Marengo Academy enjoys growth, expansion, renewed focus

LINDEN – Marengo Academy is undergoing a change.

This year the school has seen an increase of 57 students in K-12, said Robby James, headmaster, bringing the total enrollment to 217. He couldn’t point to one reason for the dramatic increase in the number of students.

MA Board of Directors member Kevin Dixon helps spruce up the gym.

MA board member Kevin Dixon helps spruce up the gym.

“It’s been a lot of things happening with our school,” James said. “We’re on a project to improve our buildings” as well as adding some academic classes to the school.

While Marengo Academy never has been officially designated as a Christian school, James said it has always been the focus to do things in a Christian manner. Beginning this year every grade from 7 through 12 will be taking a semester-long Bible class.

He stressed that the class will be a study of the Bible, not of any specific religious denomination.

The new influx of students won’t cause any problems with space, the headmaster continued. At one time Marengo Academy had between 500 to 600 students. Since the increased enrollment is spread across elementary and high school, no new teachers have been hired.

The high school is trying to include several electives for the students, including health, speech and nutrition, James continued. Also being added is a career development class to encourage students to examine different vocations to pursue after high school graduation.

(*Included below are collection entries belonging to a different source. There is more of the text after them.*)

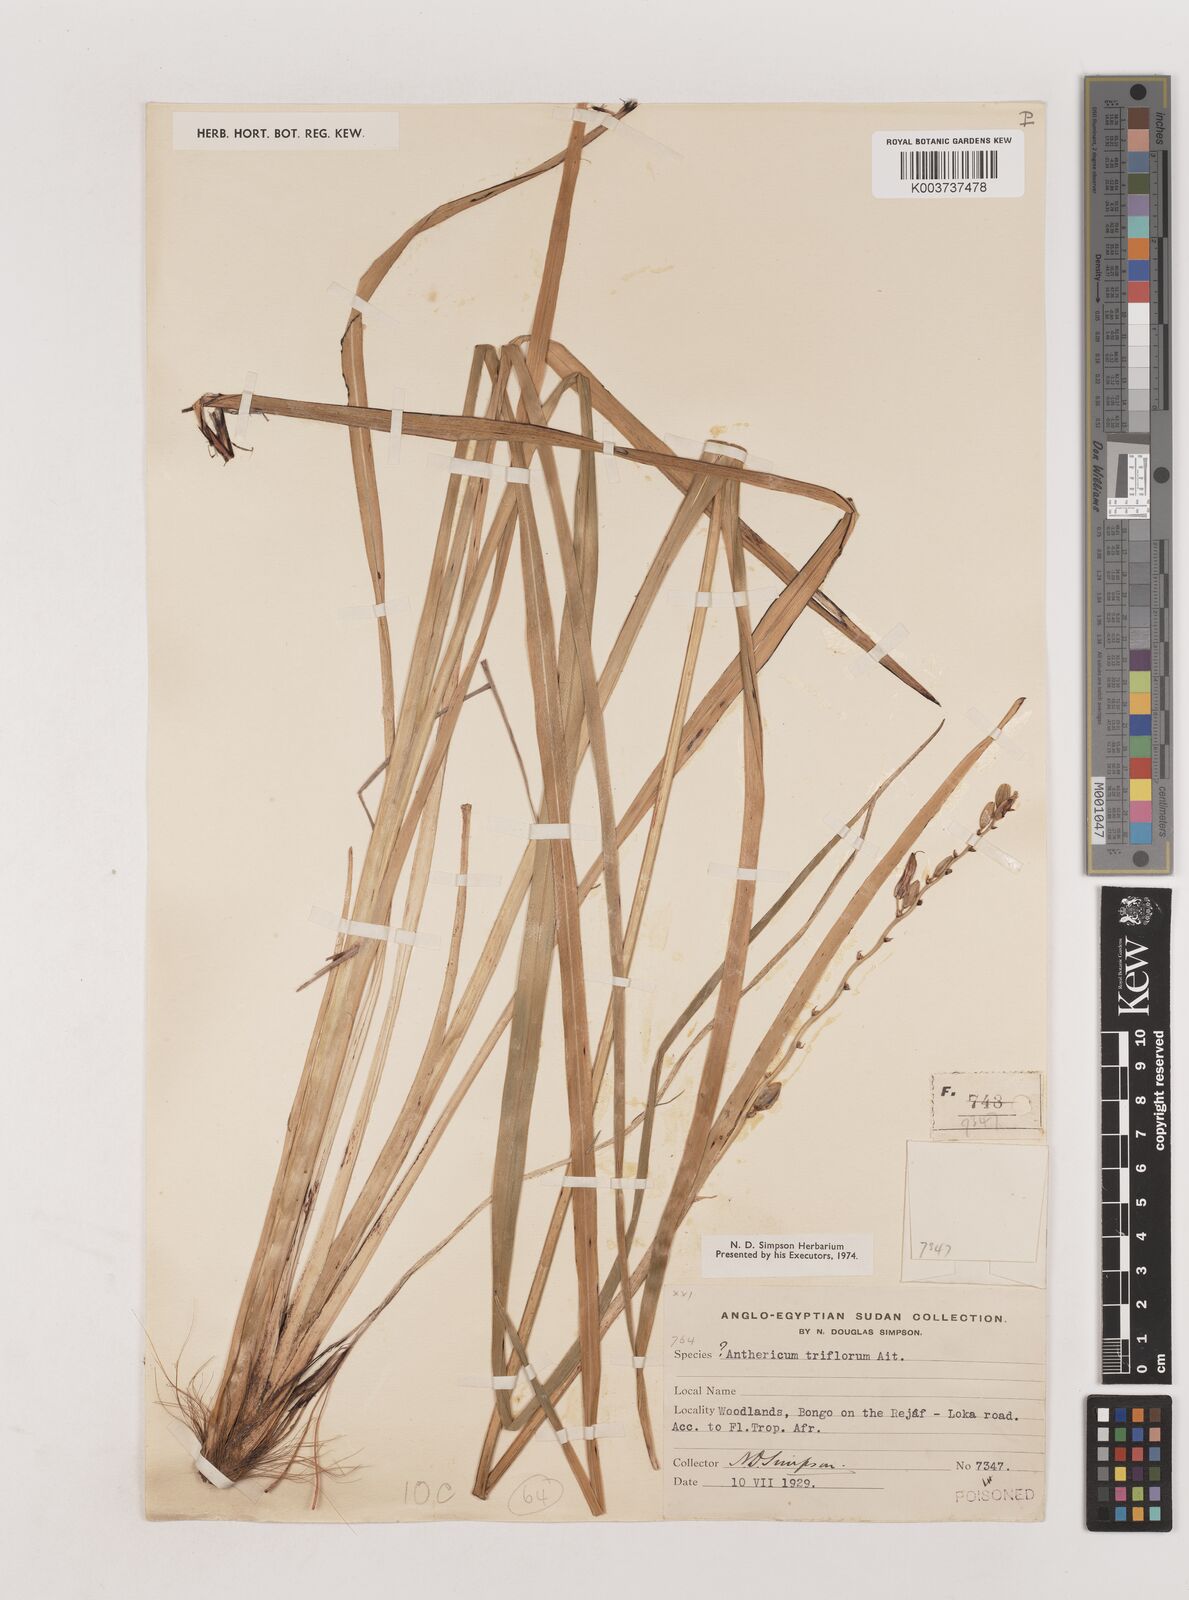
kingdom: Plantae
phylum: Tracheophyta
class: Liliopsida
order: Asparagales
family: Asparagaceae
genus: Chlorophytum
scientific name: Chlorophytum cameronii
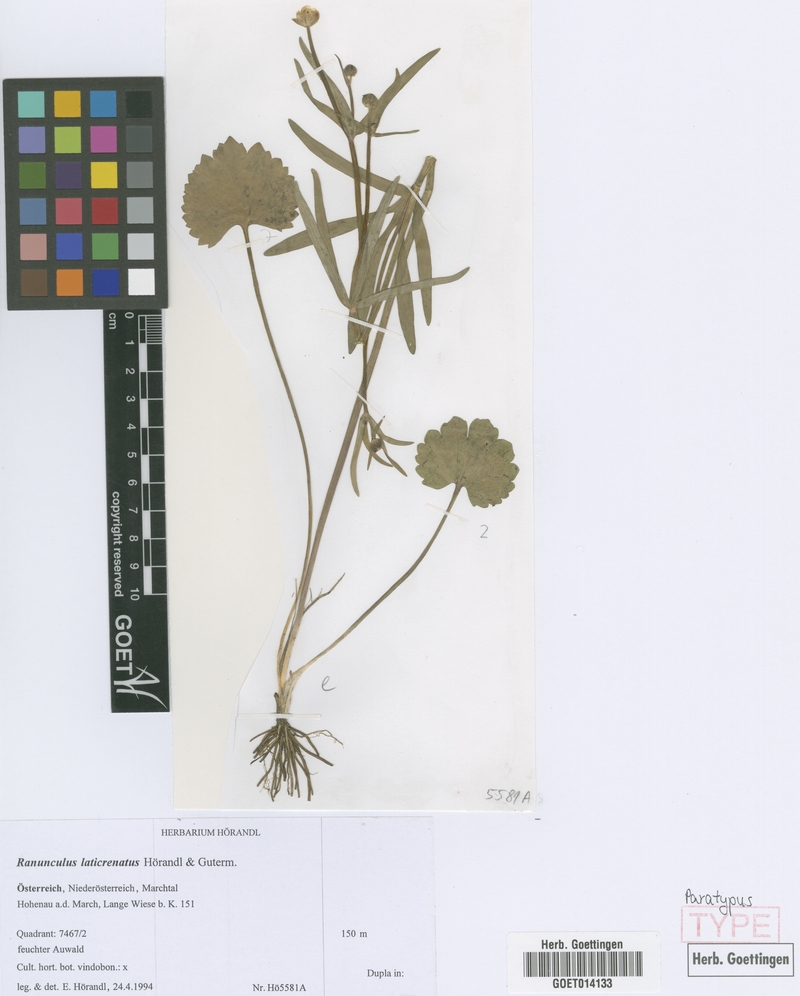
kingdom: Plantae
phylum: Tracheophyta
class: Magnoliopsida
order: Ranunculales
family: Ranunculaceae
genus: Ranunculus
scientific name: Ranunculus laticrenatus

James, who has been headmaster for six years, said many of the local businesses and area paper mills work with Marengo Academy to support the various programs, especially sports.

To improve the physical plant, the high school and gymnasium buildings are being resurfaced, coated with a covering for better protection, insulation and water proofing. The gym also has been repainted and given a new floor as well as having new lights installed.

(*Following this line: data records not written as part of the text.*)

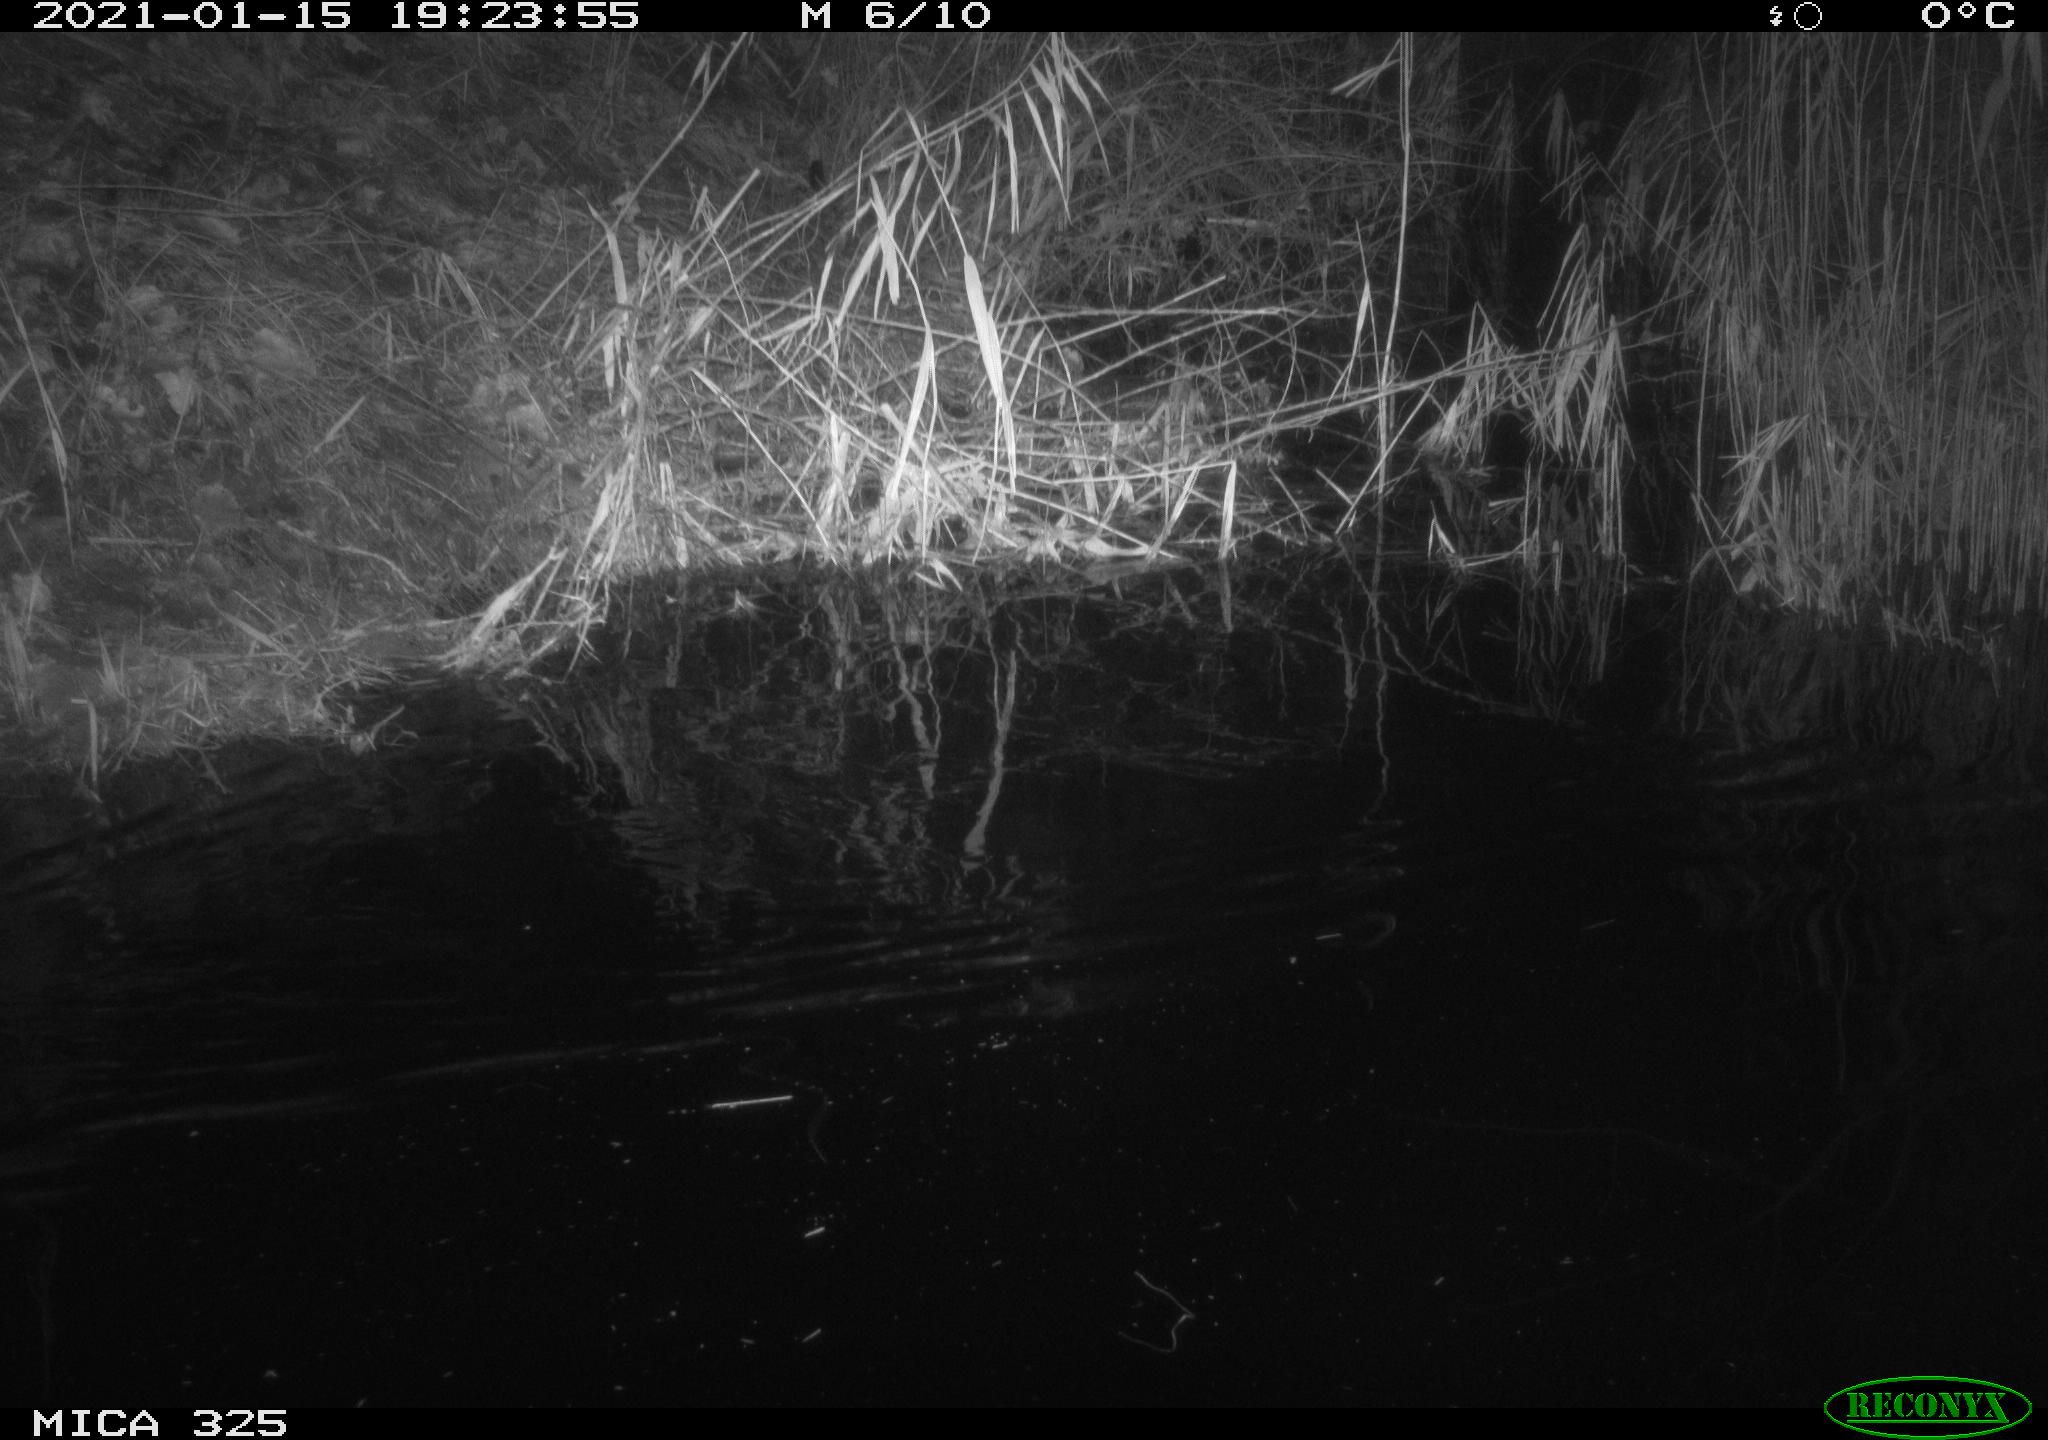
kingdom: Animalia
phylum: Chordata
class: Mammalia
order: Rodentia
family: Myocastoridae
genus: Myocastor
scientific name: Myocastor coypus
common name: Coypu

“It looks like a whole new gym,” said James.

The elementary school is being painted and cleaned up, but plans are now to merge the two campuses into one within the next two years, he said. The day care, which now has 14 children, will continue.

James said the school hasn’t gone out to recruit students. The families came on their own.

“We want people to know the kids will be safe,” he said, and that they will be in a Christian environment.